---------- RECORDED INFORMATION ----------
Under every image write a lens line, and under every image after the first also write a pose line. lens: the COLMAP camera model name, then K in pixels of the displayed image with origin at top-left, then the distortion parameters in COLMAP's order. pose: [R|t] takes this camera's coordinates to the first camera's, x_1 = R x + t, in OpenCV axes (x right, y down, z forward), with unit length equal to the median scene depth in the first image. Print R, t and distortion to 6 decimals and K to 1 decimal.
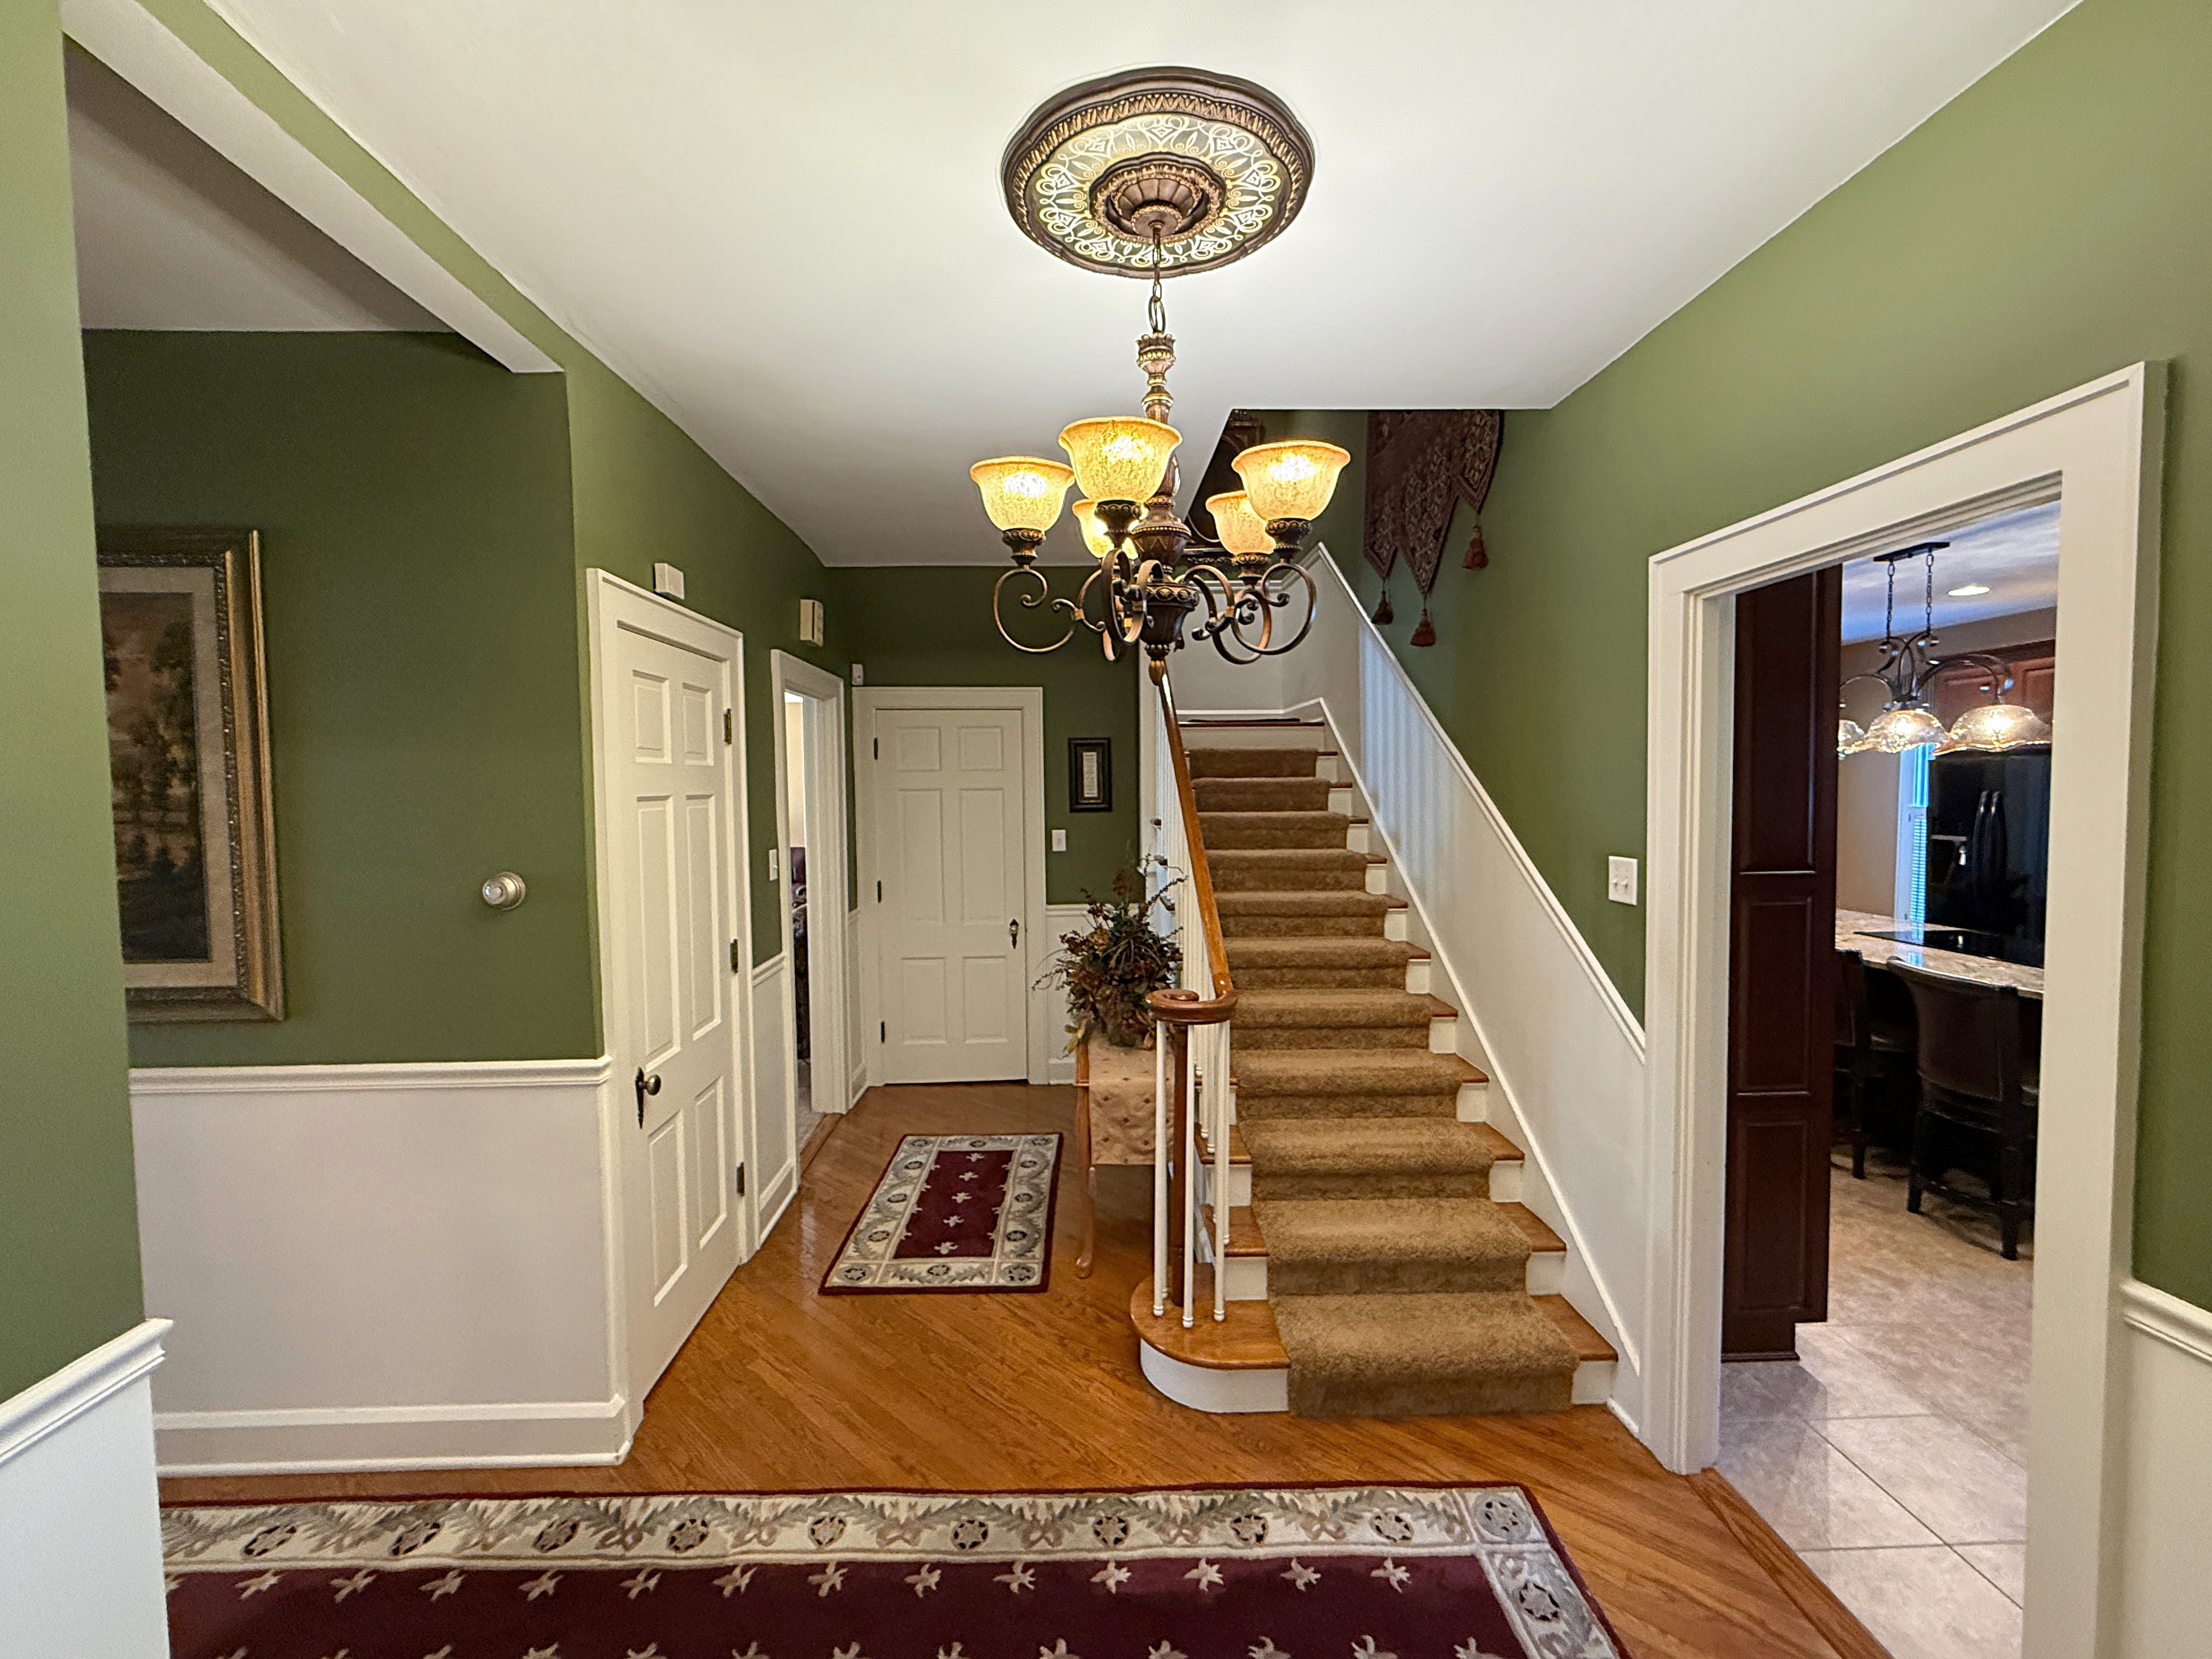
lens RADIAL K [[911.6, 0, 1122.8], [0, 911.6, 824.5], [0, 0, 1]] dist [0.000814, -0.001059]
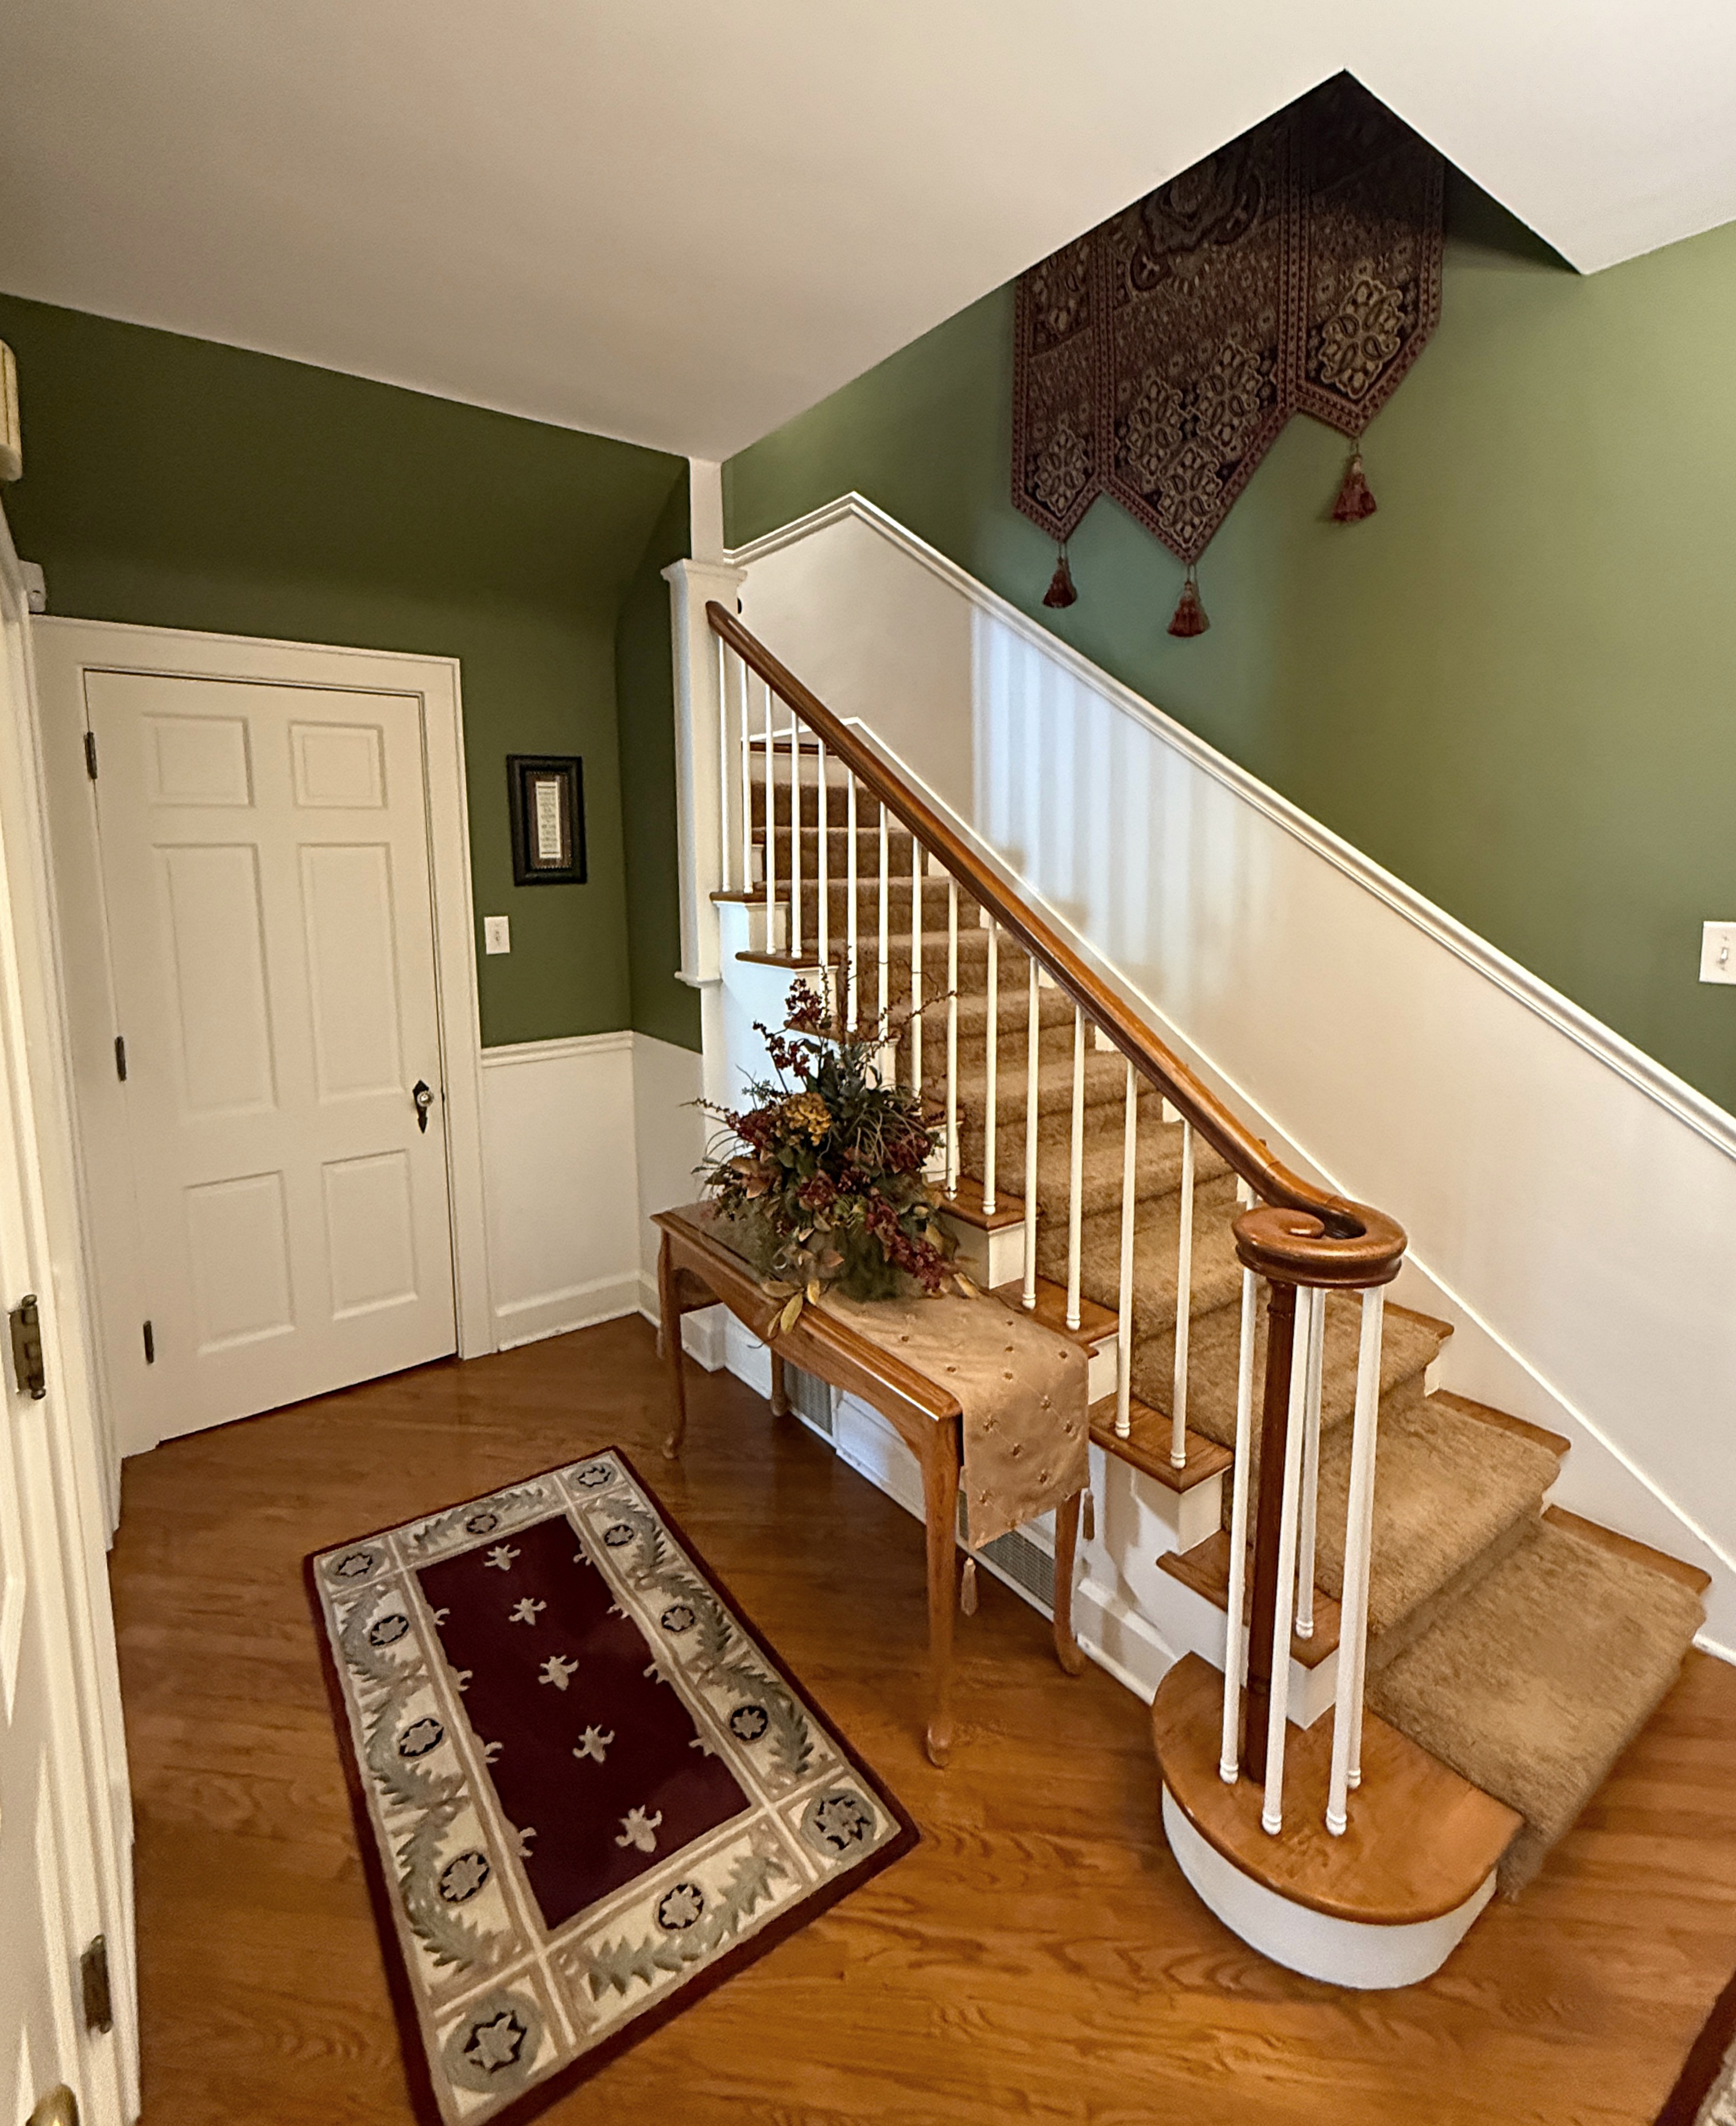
lens RADIAL K [[1017.9, 0, 877.1], [0, 1017.9, 955.9], [0, 0, 1]] dist [0.003531, 0.000635]
pose [[0.832478, -0.061275, 0.550659, -0.303045], [0.028344, 0.997274, 0.068122, -0.008281], [-0.553332, -0.041102, 0.831946, 0.448490]]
----------
• **WORK REQUEST**:
Format the listing as a two-column CSV with the columns "instruction" and "output", one row per request. Put the request text and its answer each in a single quoted field with line breaks replaced by spaces, and leave the pictures out of the output.

• **SOLUTION BELOW**:
instruction,output
"Under every image write a lens line, and under every image after the first also write a pose line. lens: the COLMAP camera model name, then K in pixels of the displayed image with origin at top-left, then the distortion parameters in COLMAP's order. pose: [R|t] takes this camera's coordinates to the first camera's, x_1 = R x + t, in OpenCV axes (x right, y down, z forward), with unit length equal to the median scene depth in the first image. Print R, t and distortion to 6 decimals and K to 1 decimal.","lens RADIAL K [[911.6, 0, 1122.8], [0, 911.6, 824.5], [0, 0, 1]] dist [0.000814, -0.001059] lens RADIAL K [[1017.9, 0, 877.1], [0, 1017.9, 955.9], [0, 0, 1]] dist [0.003531, 0.000635] pose [[0.832478, -0.061275, 0.550659, -0.303045], [0.028344, 0.997274, 0.068122, -0.008281], [-0.553332, -0.041102, 0.831946, 0.448490]]"